Even so, vigilance is always needed. We chanced to meet the headmaster of a rural school some years ago, and made enquiries about the needs of his pupils. He was most anxious to solicit our help. Upon closer enquiry, it transpired that what he was really seeking was not help for the school. “I need a new roof for my house” he admitted under further questioning.
We have come a long way since that time. We still sponsor individual children, and with the help of partners, are currently supporting over two hundred, some going on to high school and even university. However, our programs now extend far beyond individual sponsorship. We soon discovered that if girls in particular were ever to have a vision of the future that went beyond rice farming and motherhood, the seeds had to be sown long before the age at which our sponsorship for school was needed. It was in recognition of this need that the Children’s Project began creating village kindergartens and pre-schools. To date we have over a dozen of them, with more on the horizon, each serving some 30-40 children — and sometimes significantly more — each day.
Concerned at the erosion of traditional Balinese music and dance through the impact of television, BCP has created two children’s gamelan orchestras, and provided help to teachers. Responding to urgent contemporary needs, BCP has initiated an HIV/AIDS awareness and sex education project that has been invited to schools in all eight Balinese regencies.
Like many non-profits, The Bali Children’s Project runs a volunteer program, and this too has evolved over the years. We have been fortunate in having the benefit of some remarkable, dedicated individuals, but we have also learned that some applicants come with their own private agendas that do not fully accord with BCP interests. Today we are more discriminating in whom we accept, placing well-qualified individuals, who are willing to commit to at least two months, in village schools, where they teach English and exercise any other special skills, particularly computers and teacher training.

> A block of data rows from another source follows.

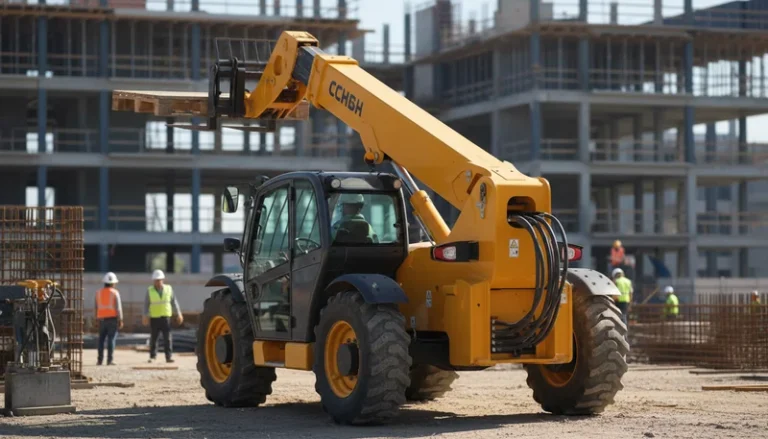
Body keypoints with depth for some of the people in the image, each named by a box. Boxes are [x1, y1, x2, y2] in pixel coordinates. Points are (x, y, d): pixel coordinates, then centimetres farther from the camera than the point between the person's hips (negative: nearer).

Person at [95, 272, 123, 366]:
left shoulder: (99, 293, 6)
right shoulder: (115, 293, -6)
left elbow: (96, 307, 8)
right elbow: (118, 307, -10)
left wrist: (96, 319, 15)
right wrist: (120, 320, -8)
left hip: (102, 319, 3)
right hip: (112, 318, -3)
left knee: (101, 340, 11)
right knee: (111, 339, -3)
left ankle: (100, 360, 6)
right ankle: (110, 360, -8)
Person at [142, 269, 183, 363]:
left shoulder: (168, 289, 5)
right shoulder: (150, 290, 2)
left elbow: (174, 302, 8)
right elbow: (146, 304, 1)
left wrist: (178, 314, 3)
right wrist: (145, 316, -9)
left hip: (166, 317, 0)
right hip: (154, 318, 0)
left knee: (167, 338, -5)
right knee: (153, 338, 3)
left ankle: (169, 356, -4)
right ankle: (152, 356, 12)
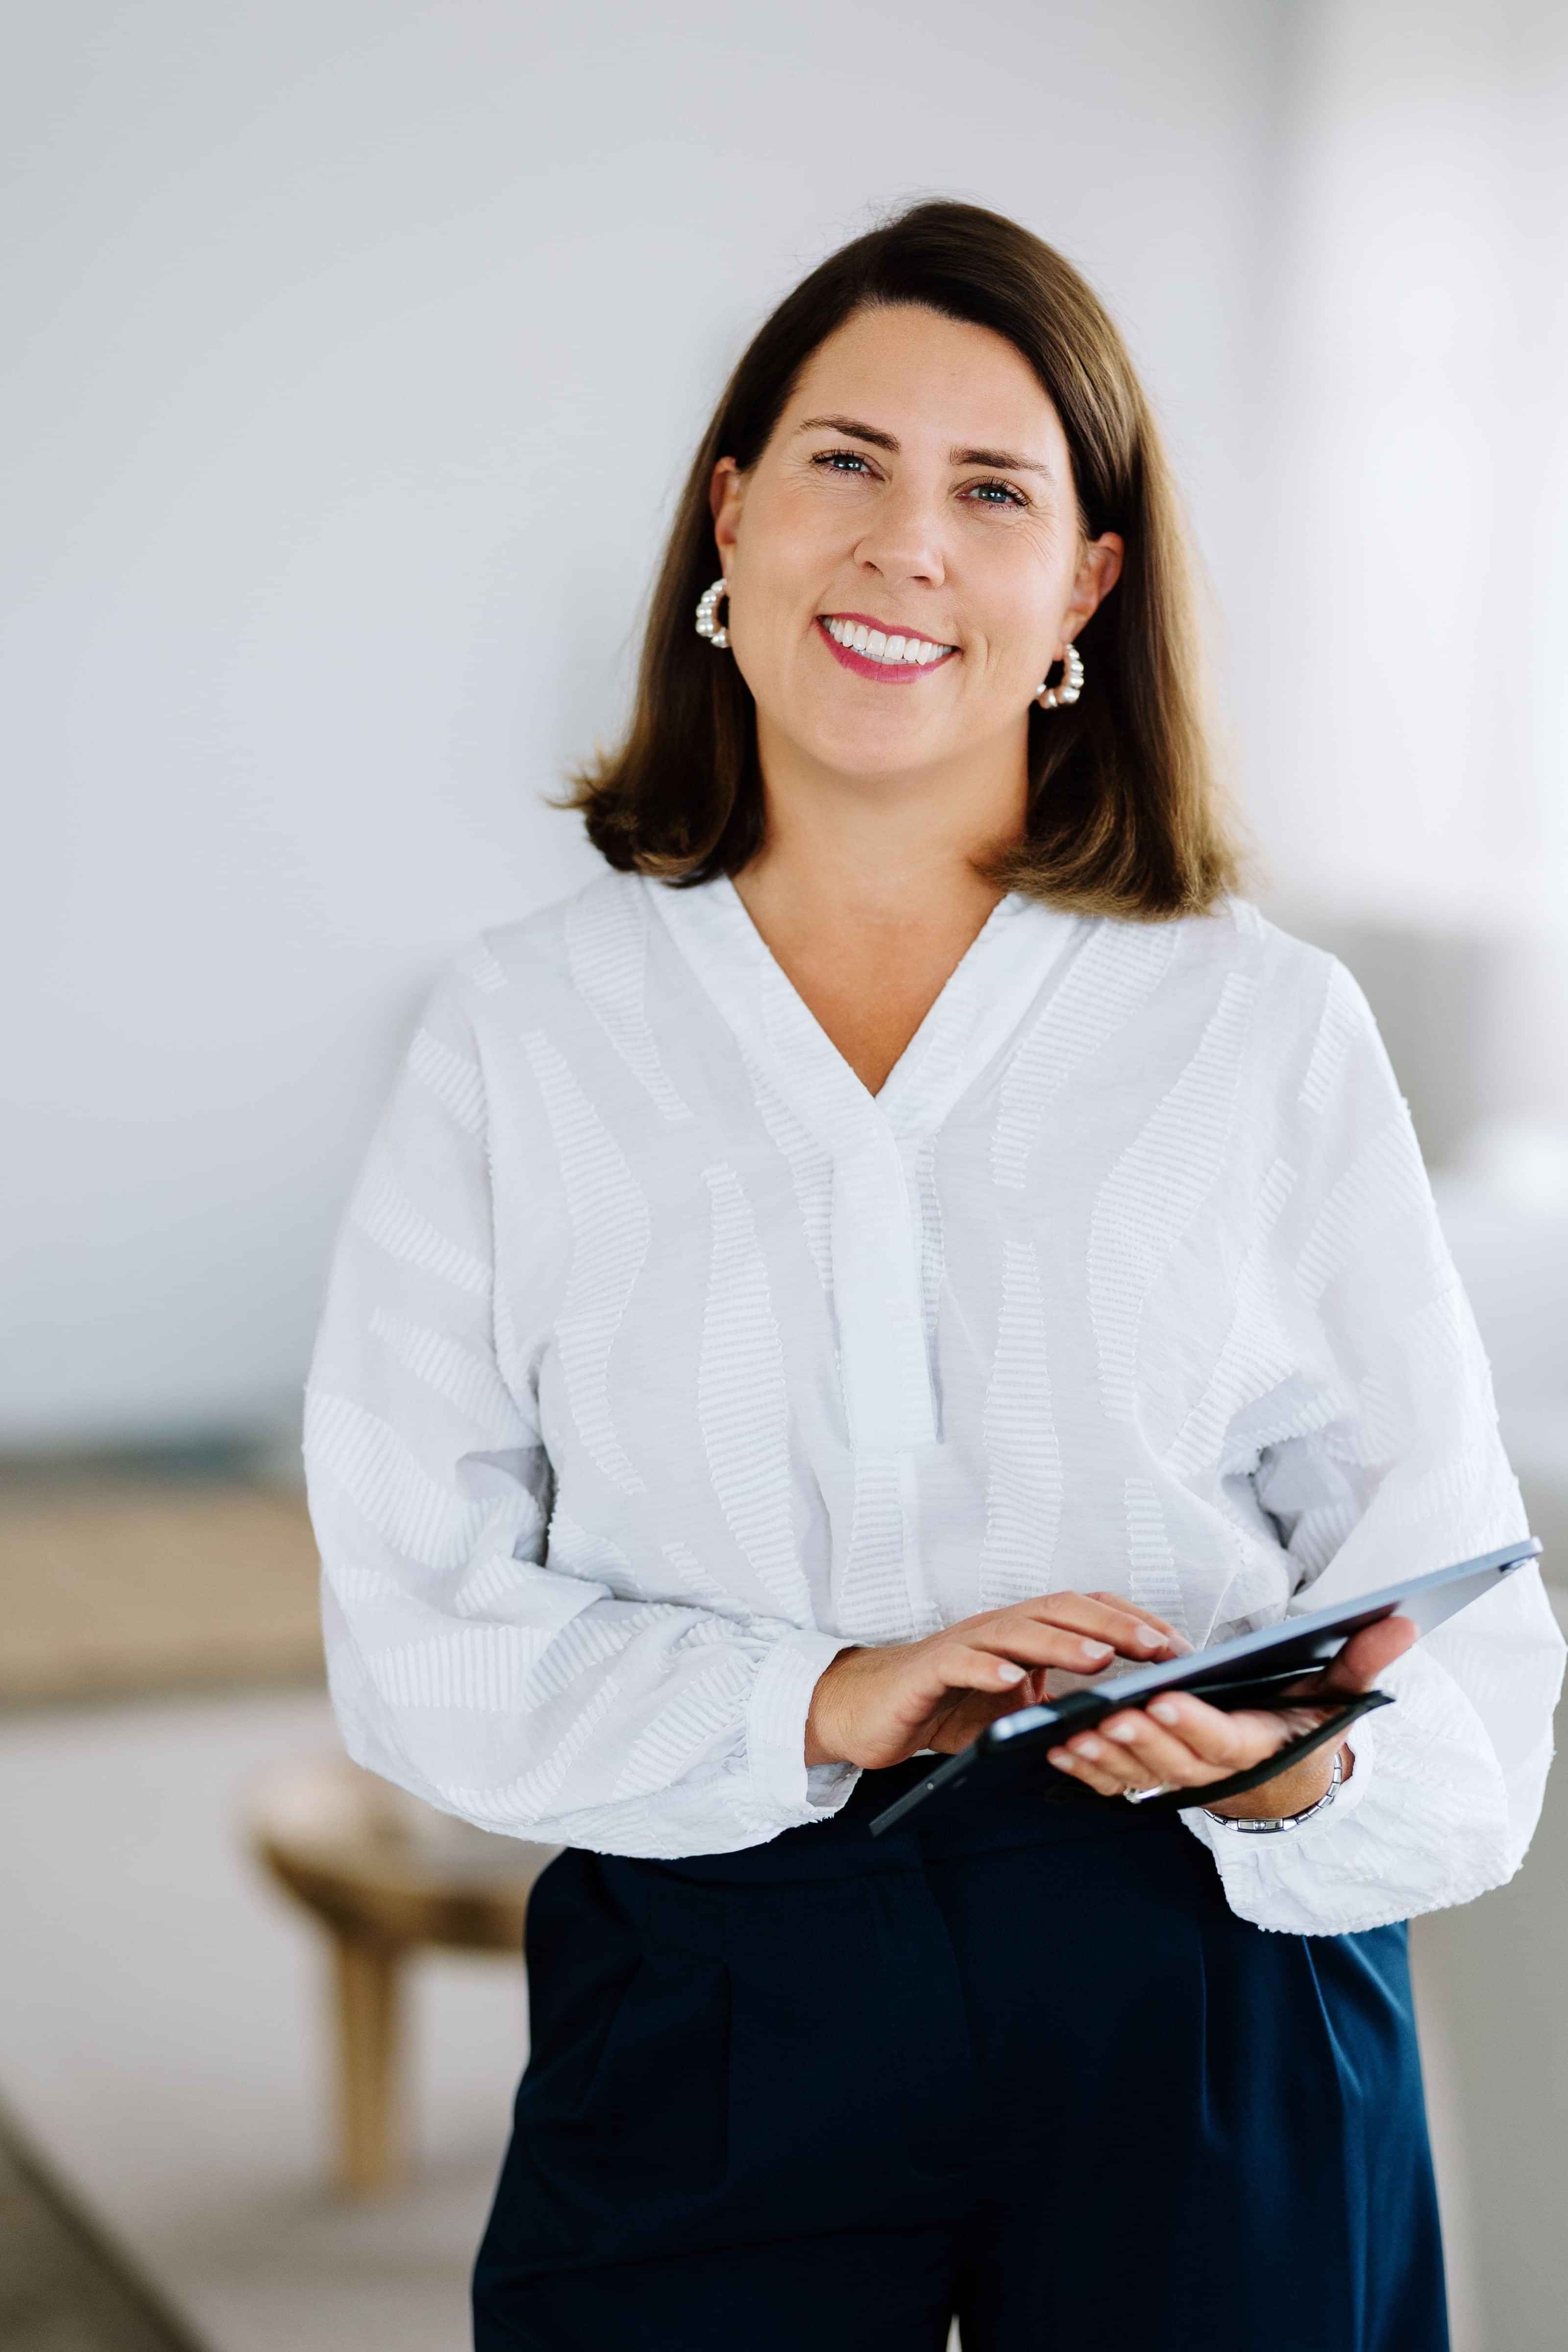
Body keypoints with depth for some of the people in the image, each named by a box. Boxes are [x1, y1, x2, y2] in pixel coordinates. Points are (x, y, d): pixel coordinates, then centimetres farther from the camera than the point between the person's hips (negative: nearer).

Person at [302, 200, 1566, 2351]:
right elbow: (421, 1620, -2)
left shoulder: (1268, 1027, 2)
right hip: (705, 2016, 0)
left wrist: (1308, 1767, -21)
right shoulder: (525, 1031, 3)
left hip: (1203, 2024, 0)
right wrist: (820, 1705, -17)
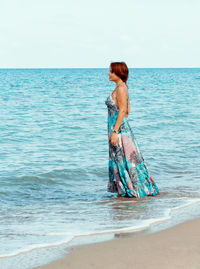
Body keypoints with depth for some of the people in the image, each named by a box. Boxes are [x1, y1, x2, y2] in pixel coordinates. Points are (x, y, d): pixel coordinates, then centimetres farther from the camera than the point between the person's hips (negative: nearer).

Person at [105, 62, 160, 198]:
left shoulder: (121, 88, -14)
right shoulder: (122, 87, 14)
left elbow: (122, 111, -20)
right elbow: (127, 110, 20)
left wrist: (115, 132, -23)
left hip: (119, 129, -10)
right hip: (121, 129, 10)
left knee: (123, 160, -4)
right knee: (118, 160, 12)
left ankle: (133, 191, 2)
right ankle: (122, 192, 16)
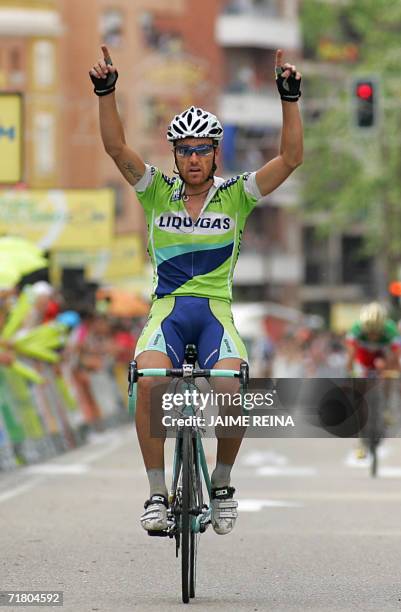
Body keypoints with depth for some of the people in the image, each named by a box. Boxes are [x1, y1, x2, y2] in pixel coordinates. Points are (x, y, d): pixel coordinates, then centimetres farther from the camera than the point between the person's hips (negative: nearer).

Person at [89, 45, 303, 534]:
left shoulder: (235, 196, 6)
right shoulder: (157, 192, 8)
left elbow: (290, 159, -5)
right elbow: (116, 148, -4)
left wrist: (290, 98, -14)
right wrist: (106, 92, -17)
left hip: (216, 313, 0)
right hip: (166, 310, 0)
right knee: (149, 382, -31)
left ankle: (222, 483, -2)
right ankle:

And what of Iluh and Kadek, who were the catalysts in the creation of BCP? Following training at a high-end spa training school, Kadek now dreams of opening her own establishment. Iluh, happily married, is enrolled in university to learn how best to teach teachers. In a fitting closure to the story, Iluh is now the BCP Regional Manager serving the scattered mountain communities among which she grew up, and her father has come to live beside her in the compound she shares with her husband’s family. Truly, nothing good happens without first dreaming.”